We need to purchase new seats for my 4 yr old so his sister can move out of her bucket and into his current seats. We were all set to get Radians, knowing it would cover him now through booster. However, someone I know told me that she has friends who do work as car seat inspectors and they have said that the Radian is actually not a great booster because the seatbelt positioning is not the greatest. Which has me wondering if we should be thinking about either:

1) getting another kind of all-in-one seat

2) getting a radian (or other FF seat) and then purchasing boosters when he gets to that point.

Whatever we get, we'd prefer it to have a slender profile.

Thoughts?


----------



## chickabiddy (Jan 30, 2004)

It's true that the Radians do not make excellent boosters, and kids will outgrow them by height before they can safely ride without boosters.

I would generally not recommend a convertible seat for a child who is already forward-facing. It's a waste of money to pay for rear-facing capability and never use it. I would recommend a combination harness-to-booster seat. The Evenflo SecureKid is relatively narrow and makes a decent booster. All you'll need after that is a backless booster, and those are under $20.


----------



## DahliaRW (Apr 16, 2005)

The other question would be when do your ds's convertible seats expire?


----------



## brigala (Apr 26, 2010)

None of the forward-facing combo seats (the ones that convert to decent boosters) are anywhere near as slender as the Radian. A lot of them do tend to be lower-profile than your average convertible, though.

If a really narrow car seat is a high priority, then a Radian (or a Foonf) is your best bet.

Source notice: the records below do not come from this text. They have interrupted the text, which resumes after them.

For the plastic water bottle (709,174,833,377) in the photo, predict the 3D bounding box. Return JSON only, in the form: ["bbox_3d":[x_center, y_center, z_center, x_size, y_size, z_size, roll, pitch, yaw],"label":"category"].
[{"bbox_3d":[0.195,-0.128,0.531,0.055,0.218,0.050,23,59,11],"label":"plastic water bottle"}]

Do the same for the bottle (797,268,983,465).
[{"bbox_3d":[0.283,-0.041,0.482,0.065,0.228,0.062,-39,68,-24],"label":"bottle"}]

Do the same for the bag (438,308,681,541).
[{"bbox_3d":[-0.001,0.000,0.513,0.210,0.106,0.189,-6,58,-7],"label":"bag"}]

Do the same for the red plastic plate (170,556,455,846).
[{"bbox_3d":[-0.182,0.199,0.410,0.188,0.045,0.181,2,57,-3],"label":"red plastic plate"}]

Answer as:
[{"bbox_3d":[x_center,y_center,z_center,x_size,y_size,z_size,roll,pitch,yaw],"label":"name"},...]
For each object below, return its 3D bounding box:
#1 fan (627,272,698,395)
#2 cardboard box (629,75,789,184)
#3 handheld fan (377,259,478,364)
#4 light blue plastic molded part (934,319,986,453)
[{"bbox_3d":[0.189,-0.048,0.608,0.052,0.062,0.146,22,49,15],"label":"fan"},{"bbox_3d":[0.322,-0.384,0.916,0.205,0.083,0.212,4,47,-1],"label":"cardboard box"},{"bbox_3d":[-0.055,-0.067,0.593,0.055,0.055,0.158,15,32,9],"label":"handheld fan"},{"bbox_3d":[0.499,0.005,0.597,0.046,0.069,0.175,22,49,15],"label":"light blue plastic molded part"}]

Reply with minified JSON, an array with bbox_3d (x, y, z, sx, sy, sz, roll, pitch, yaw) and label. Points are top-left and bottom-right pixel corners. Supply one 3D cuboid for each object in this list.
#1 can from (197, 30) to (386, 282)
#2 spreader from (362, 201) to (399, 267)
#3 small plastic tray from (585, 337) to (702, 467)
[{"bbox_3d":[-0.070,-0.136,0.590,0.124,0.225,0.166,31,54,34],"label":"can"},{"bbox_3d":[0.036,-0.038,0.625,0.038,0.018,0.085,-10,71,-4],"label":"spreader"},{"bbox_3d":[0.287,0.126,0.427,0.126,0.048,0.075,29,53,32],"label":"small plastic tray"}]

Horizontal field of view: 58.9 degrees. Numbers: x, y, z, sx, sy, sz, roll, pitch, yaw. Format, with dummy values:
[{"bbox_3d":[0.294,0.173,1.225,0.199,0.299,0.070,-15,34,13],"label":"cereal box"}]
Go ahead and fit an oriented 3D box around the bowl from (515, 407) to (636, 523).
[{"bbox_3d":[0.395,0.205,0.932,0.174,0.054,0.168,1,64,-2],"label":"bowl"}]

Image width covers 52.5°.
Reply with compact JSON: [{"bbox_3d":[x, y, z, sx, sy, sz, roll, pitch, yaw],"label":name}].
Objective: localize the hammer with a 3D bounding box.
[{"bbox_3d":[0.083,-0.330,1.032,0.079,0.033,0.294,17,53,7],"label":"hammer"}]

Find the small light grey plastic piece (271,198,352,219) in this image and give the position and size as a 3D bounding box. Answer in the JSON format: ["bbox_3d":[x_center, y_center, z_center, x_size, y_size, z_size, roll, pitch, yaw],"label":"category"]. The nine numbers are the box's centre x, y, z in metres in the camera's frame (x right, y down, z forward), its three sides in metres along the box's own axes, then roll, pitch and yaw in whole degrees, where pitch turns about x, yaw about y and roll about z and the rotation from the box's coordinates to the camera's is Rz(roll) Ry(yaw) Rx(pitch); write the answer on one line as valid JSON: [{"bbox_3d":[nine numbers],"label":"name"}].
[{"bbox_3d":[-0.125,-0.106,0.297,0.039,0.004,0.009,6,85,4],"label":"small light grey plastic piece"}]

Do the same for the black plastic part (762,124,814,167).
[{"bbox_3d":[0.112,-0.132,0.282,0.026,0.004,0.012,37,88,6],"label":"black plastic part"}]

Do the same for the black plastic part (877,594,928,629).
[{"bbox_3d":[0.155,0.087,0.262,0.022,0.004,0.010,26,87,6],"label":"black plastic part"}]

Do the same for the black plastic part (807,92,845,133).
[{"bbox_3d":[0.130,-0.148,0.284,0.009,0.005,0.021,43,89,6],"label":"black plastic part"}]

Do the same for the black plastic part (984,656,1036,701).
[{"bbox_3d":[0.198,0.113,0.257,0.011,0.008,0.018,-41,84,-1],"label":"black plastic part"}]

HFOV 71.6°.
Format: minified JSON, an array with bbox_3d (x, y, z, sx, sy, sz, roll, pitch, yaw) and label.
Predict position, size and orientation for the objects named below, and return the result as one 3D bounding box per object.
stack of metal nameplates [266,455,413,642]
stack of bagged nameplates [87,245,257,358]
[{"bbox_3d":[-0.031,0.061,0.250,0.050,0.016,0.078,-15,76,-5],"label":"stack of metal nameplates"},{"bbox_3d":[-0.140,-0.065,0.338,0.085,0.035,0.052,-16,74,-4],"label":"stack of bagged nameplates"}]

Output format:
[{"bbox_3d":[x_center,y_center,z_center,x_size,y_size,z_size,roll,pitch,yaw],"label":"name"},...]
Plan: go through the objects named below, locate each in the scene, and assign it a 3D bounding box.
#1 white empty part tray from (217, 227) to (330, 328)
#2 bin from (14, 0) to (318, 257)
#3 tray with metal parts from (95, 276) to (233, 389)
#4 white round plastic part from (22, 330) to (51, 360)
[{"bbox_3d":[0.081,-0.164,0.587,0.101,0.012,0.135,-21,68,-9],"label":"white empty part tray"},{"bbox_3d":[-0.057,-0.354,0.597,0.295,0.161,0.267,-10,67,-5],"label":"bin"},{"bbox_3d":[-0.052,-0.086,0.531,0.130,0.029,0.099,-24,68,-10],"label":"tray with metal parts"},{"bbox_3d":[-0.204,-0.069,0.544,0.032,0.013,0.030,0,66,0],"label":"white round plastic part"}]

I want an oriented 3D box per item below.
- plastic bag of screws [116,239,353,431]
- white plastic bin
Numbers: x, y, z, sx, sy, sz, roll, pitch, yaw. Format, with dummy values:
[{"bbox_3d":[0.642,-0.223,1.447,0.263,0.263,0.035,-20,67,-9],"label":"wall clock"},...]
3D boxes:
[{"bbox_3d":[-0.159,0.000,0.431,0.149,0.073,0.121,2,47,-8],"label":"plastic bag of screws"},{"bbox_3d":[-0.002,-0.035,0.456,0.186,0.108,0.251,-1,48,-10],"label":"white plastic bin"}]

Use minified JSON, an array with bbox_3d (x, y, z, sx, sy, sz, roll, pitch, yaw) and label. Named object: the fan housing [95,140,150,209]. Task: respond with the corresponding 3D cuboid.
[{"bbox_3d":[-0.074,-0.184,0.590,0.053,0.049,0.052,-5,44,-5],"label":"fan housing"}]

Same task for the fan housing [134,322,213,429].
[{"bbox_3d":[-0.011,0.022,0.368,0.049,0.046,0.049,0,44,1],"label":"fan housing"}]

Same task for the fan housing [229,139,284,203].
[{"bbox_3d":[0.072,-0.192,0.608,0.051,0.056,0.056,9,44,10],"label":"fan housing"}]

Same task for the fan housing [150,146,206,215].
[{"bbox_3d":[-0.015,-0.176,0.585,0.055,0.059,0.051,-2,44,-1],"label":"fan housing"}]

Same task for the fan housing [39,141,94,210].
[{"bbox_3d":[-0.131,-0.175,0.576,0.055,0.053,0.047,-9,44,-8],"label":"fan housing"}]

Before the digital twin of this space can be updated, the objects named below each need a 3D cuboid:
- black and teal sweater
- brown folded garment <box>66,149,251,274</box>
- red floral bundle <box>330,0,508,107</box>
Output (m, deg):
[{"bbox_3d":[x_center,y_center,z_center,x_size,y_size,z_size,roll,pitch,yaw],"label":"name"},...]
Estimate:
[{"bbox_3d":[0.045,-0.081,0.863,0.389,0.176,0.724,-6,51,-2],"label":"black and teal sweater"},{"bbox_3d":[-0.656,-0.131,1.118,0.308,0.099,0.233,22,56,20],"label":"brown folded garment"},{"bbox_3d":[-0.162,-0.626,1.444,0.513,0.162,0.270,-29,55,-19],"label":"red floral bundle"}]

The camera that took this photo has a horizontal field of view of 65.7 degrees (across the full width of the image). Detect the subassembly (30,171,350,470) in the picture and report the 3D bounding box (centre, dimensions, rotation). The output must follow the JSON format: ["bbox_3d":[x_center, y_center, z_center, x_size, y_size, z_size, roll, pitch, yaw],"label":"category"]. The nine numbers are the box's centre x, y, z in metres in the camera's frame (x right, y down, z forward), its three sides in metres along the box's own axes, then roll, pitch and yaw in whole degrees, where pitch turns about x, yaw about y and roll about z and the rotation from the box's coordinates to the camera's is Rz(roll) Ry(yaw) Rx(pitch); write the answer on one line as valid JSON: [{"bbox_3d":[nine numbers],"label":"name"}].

If you have room for a 19" wide car seat, then a forward facing combination seat is a better option for long-term economy. The longest-lasting one on the market (both as a harnessed seat and as a booster) is the Britax Frontier 85. Other options include the Evenflo Secure Kid 300/400 or the Graco Nautilus/Argos. They're all within half an inch or so of each other in terms of width, though different ones may fit differently in your vehicle or against your other car seats.


----------